What to work on: Word for word, retype the lines from the one containing "right front paw: (252, 330)" to the last line of the data below, both ends included.
• • • •
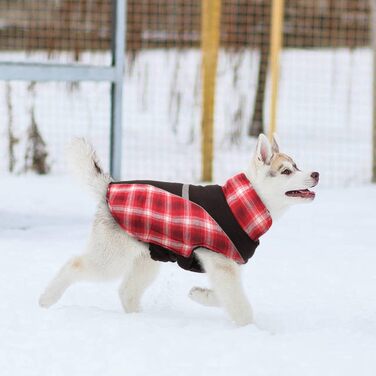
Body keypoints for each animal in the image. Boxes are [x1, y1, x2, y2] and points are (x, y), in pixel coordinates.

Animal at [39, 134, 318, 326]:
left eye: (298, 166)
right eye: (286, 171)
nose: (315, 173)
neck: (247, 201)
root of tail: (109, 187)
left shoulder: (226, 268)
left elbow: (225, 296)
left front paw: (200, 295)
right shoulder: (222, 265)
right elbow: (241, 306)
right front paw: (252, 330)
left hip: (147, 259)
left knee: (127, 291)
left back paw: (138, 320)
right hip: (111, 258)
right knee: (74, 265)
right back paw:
• • • •
Result for this exercise:
right front paw: (252, 330)
left hip: (147, 259)
left knee: (127, 291)
left back paw: (138, 320)
right hip: (111, 258)
right knee: (74, 265)
right back paw:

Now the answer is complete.